REQUIREMENT 1 ->
Using the passage on the pavilion design ruling, rewrite the paragraph that begins "The Court held that the degree of freedom" as a short bulleted list that keeps its main facts.

The Court held that the degree of freedom of the designer was high because pavilions could take all basic shapes imaginable (round, oval, rectangular, pentagonal) and did not necessarily have to include movable side walls. There were no legal requirements limiting freedom. The Court rejected arguments that technical necessities linked to inserting lighting limited design freedom. It also rejected the argument that saturation of the design corpus limited design freedom, noting that evidence of saturation must relate to the filing/priority date of the design in question and that later internet searches were not probative.
Comparing registered views only, common features between the prior design and the design in question (six supports, similar frame, integrated sides, double roof) outweighed minor differences in frame structure, curtain colour and LED string, which were secondary and not dominant. The fact that a national court had found differently was irrelevant. National interim findings did not bind EU bodies. The General Court upheld the finding of lack of individual character and rejected the appeal.

Extracted records:

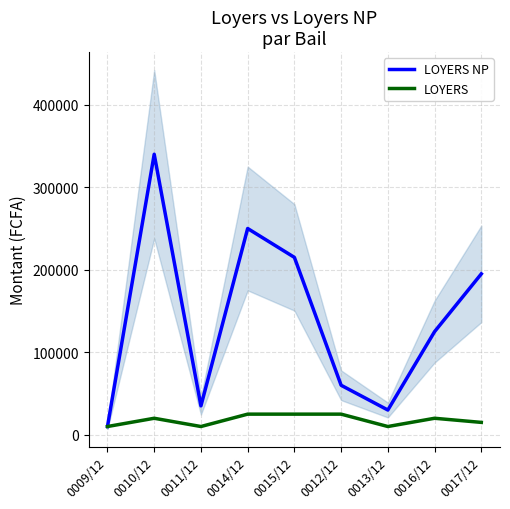

What is the value of the LOYERS point at the 8th from the left?

20000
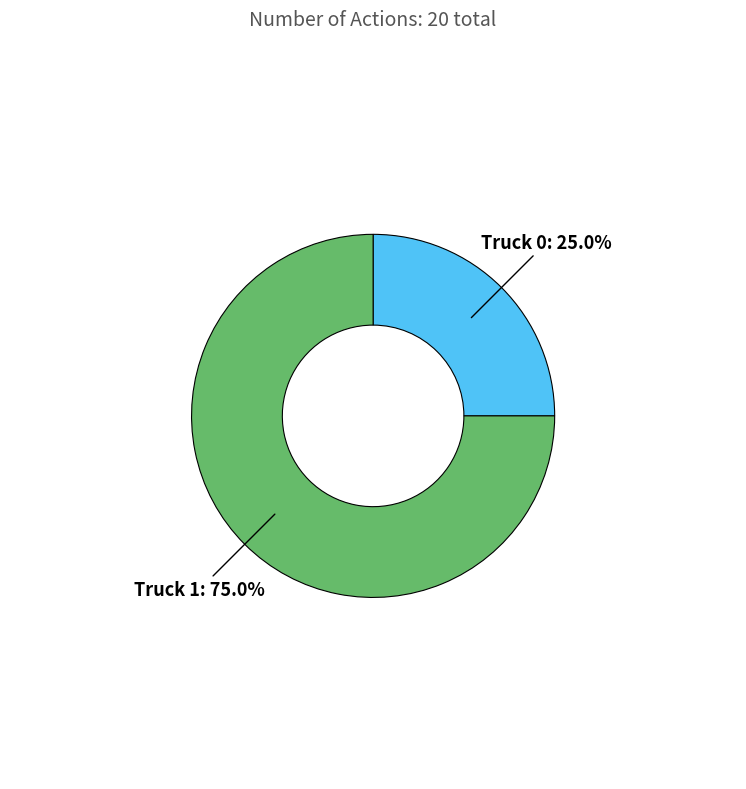

To the nearest percent, what is the average slice percentage?

50%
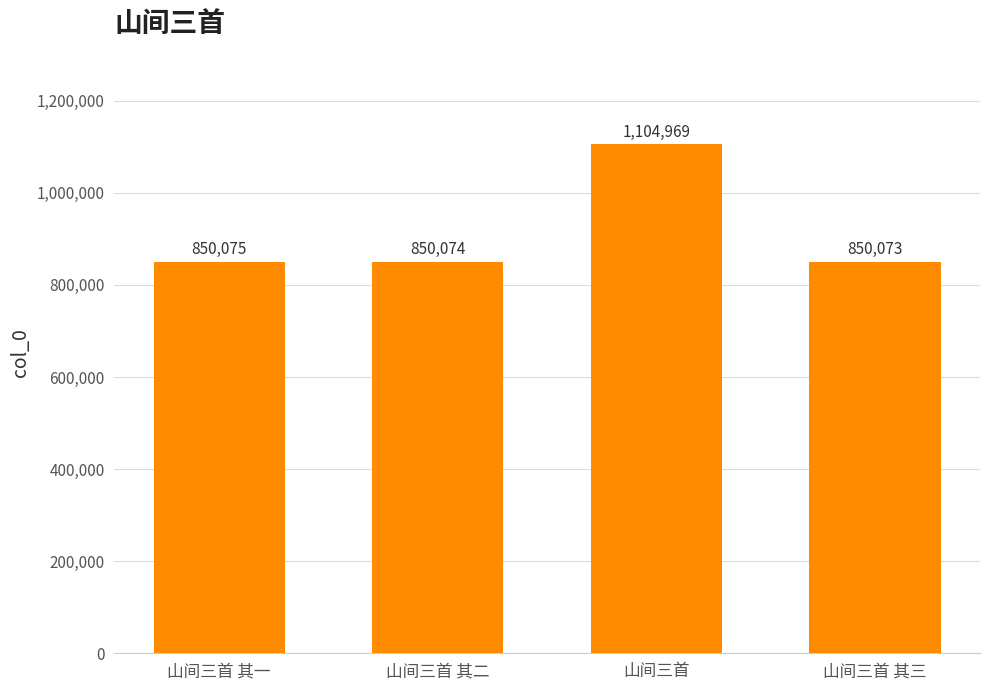

True or false: the data shows 440353 at 山间三首 其一.

False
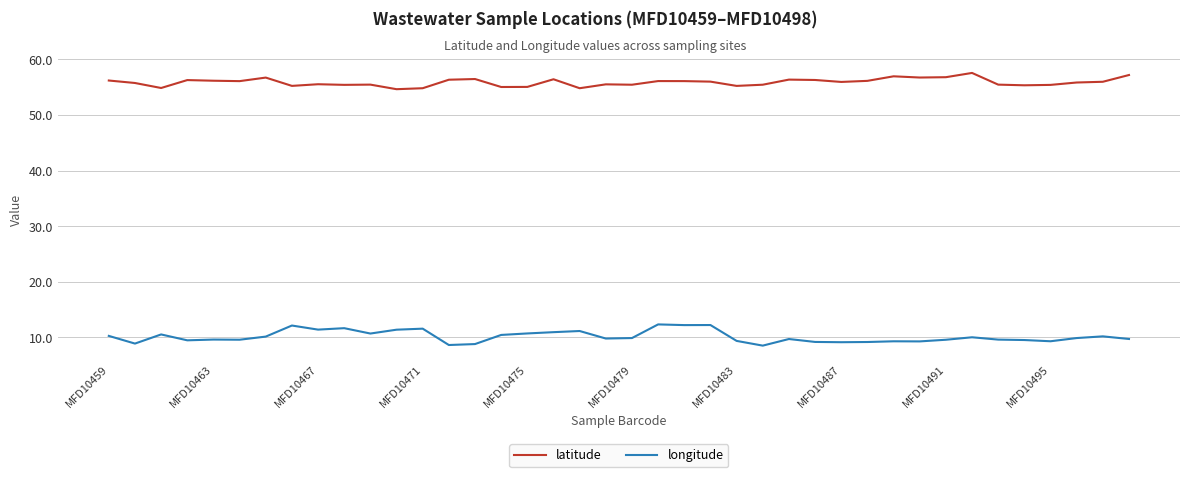

What is the maximum value for latitude?

57.6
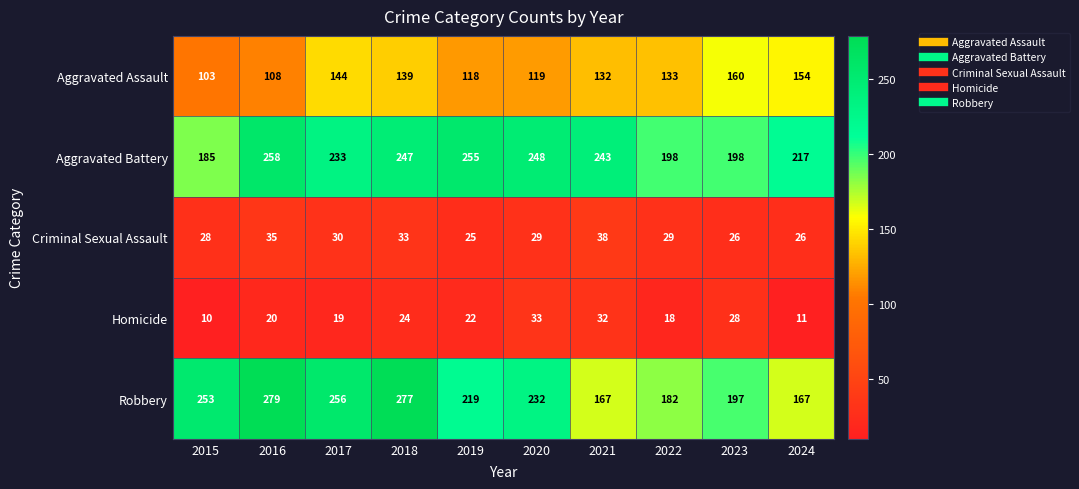

The Criminal Sexual Assault series shows 25 at 2019. True or false?

True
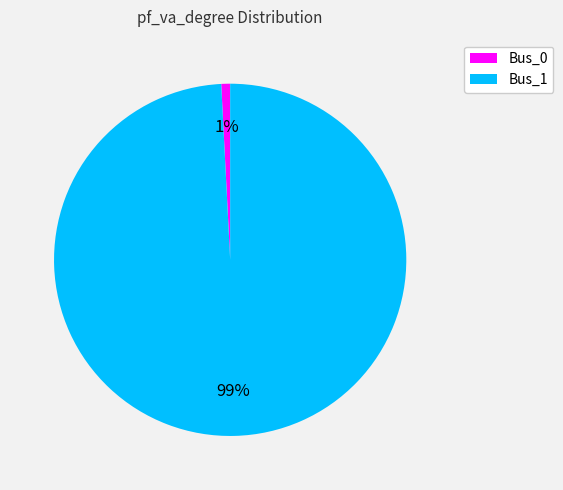

Rank the categories by value from lowest to highest.

Bus_0, Bus_1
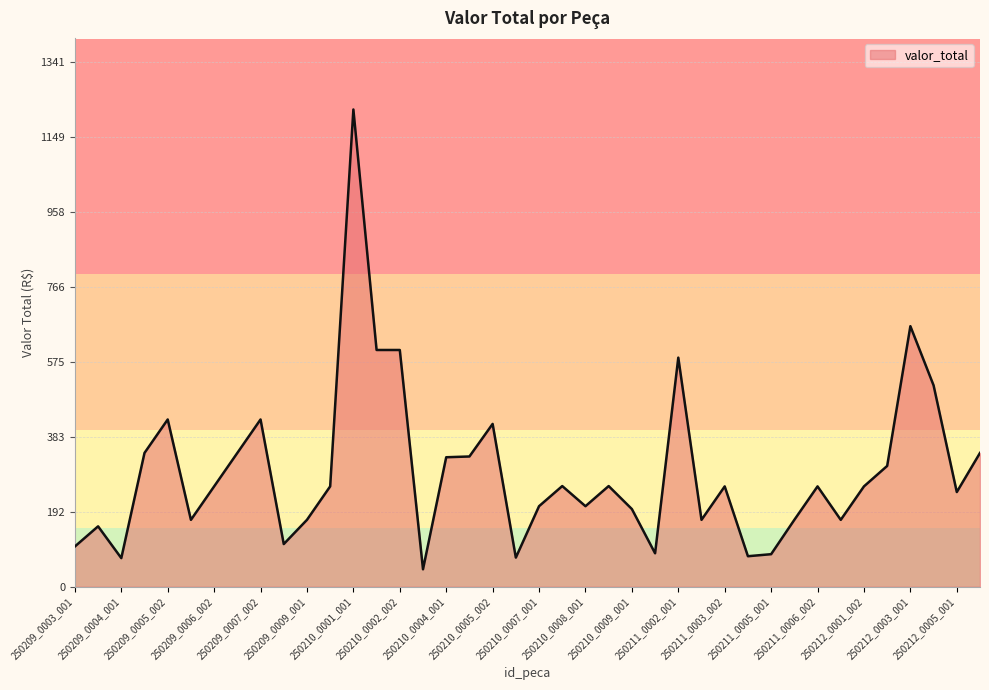

What is the maximum value shown in the chart?

1219.0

REQUIREMENT 2 ->
Repeat every one of the extracted records above word for word, leaving the pictures out of your answer.

EXERCISE SOLUTION 1 ->
- The Court found the designer's freedom was high: pavilions could take any basic shape (round, oval, rectangular, pentagonal) and need not have movable side walls.
- No legal requirements limited that freedom.
- The Court rejected the claim that technical needs for inserting lighting limited design freedom.
- It also rejected the claim that a saturated design corpus limited freedom. Evidence of saturation must relate to the design's filing or priority date, and later internet searches were not probative.

EXERCISE SOLUTION 2 ->
What is the value of the LOYERS point at the 8th from the left?

20000

To the nearest percent, what is the average slice percentage?

50%

True or false: the data shows 440353 at 山间三首 其一.

False

What is the maximum value for latitude?

57.6

The Criminal Sexual Assault series shows 25 at 2019. True or false?

True

Rank the categories by value from lowest to highest.

Bus_0, Bus_1

What is the maximum value shown in the chart?

1219.0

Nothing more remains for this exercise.